Sure, secondary characters like Boba Fett or Admiral Ackbar have been a major ingredient of Star Wars. The thing is, those characters all the fans know had at best a handful of line and you only got to learn their name by combing through the small lines in the end credits or by reading Extended Universe material.
In comparison,
The Last Jedi is giving copious screen time to each and every character. There is an entire scene for the sole purpose of introducing Rose's sister and killing her
right after. When your clock is ticking at 152 minutes for a theatrical release and you have to make The Yoda burst his lines like a Tarantino script to fit in, you ought to question yourself about the way you're using everyone's time.
Maybe I'm just too old and that's just how movie have to be paced for a young audience in this day and ages. On the other hand, I wonder if the old Star Wars movies are not also to blame, among others, for a disease that plague its sequels and a lot of other movies, from James Bond to Batman. As trilogies, both Star Wars and LotR could feature many characters through lengthy plots ; TV series also have a growing cultural impact, but with 900+ minutes seasons. And now we're stuck with screenwriters hired to write one movie who try to cram characters and plots that could easily fill up an entire trilogy.
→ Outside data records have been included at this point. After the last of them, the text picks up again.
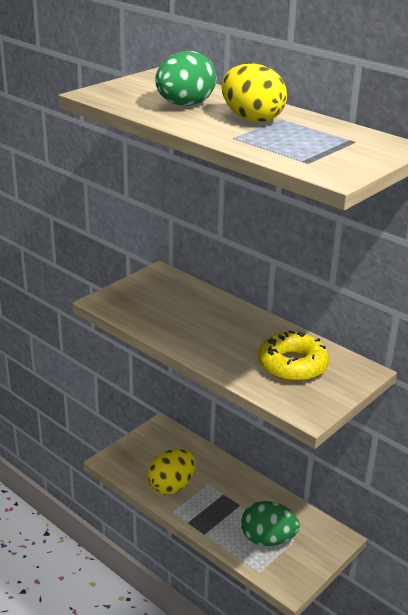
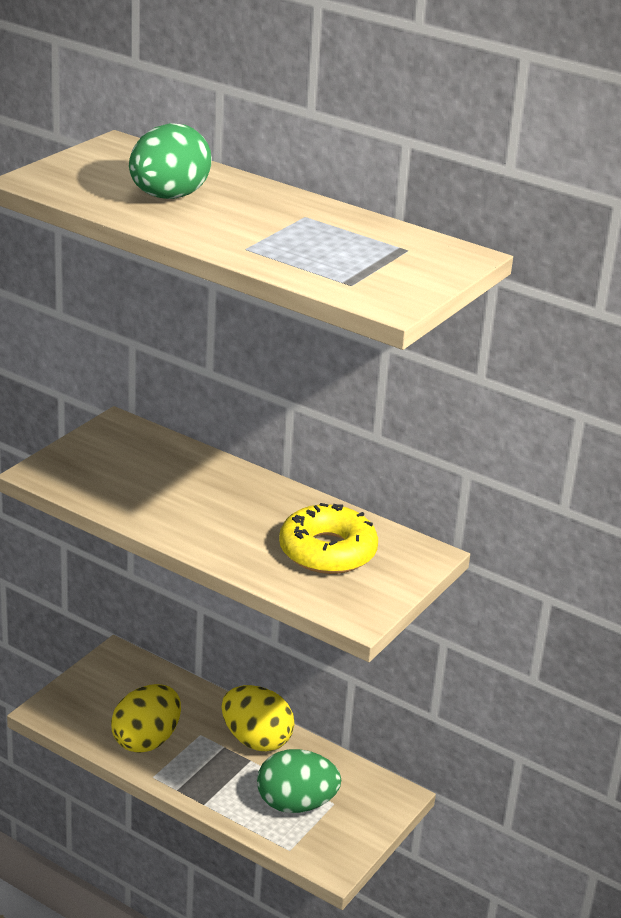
camera: 10 degrees left, 0 degrees up
yellow egg [221,64,287,123] -> yellow egg moved to [221,685,294,752]

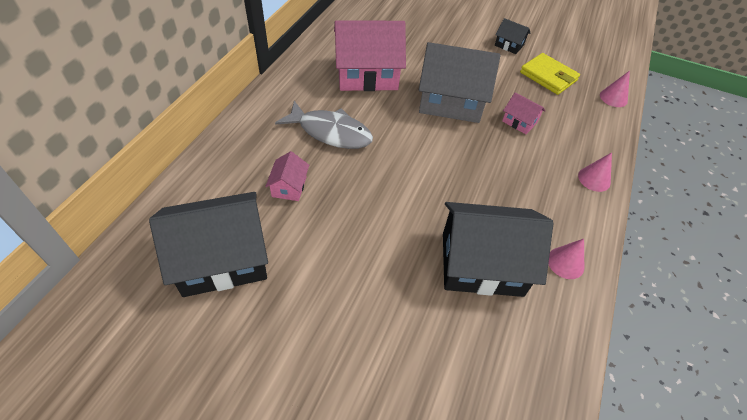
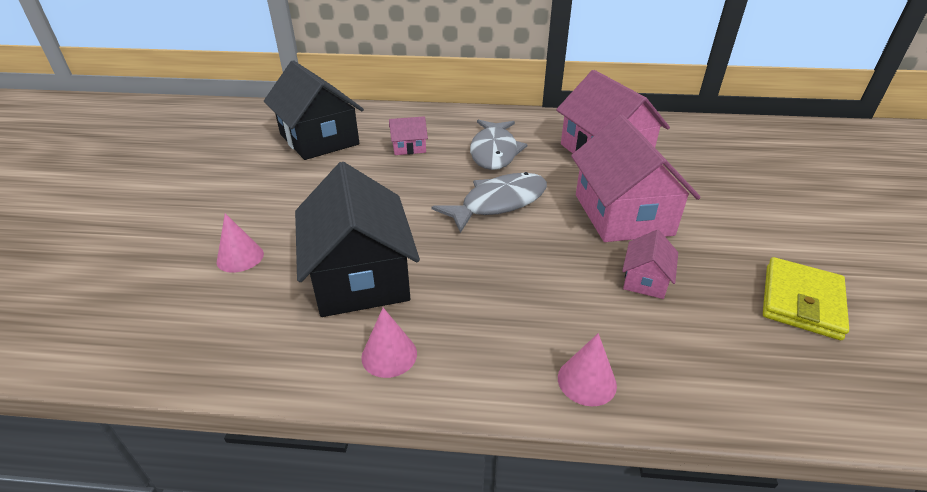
camera: 75 degrees right, 15 degrees down
grey house [419,42,500,123] -> pink house [571,115,701,242]
black house [495,18,530,54] -> none
pink cone [600,71,630,107] -> pink cone moved to [217,213,264,273]
none -> grey fish [432,172,547,233]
Also, I'm still not sure whether the heavy-ended similarities between the First Order Trilogy and the Empire Trilogy is artistic homage or desperate attempts to imitate them. I felt like they tried so hard to bake a cake that tasted the same as the old ones, but guessed the ingredient list based on how the old cakes looked once served, ultimately failing to find the correct recipe (still better than the Republic Trilogy, which basically was "What recipe? It's the same chef!"). Yeah, sure, everyone has known for some decades now that Star Wars is the Hero's Journey with thin-veiled Nazi references. Not sure though everyone realized you can tick all the boxes in the Hero's Journey and still make a crappy movie though ("Every cake has flour!").
I don't know the recipe either, but if you ask me, one of the thing that made Star Wars was how everything suggested a larger universe outside the camera field as well as before and after. In that regards, the exact moment
The Last Jedi failed me was when they stated we were seeing the entire Resistance.
... and the moment they put a slow motion in a lightsaber duel.
... and also that moment Yoda bursted his lines.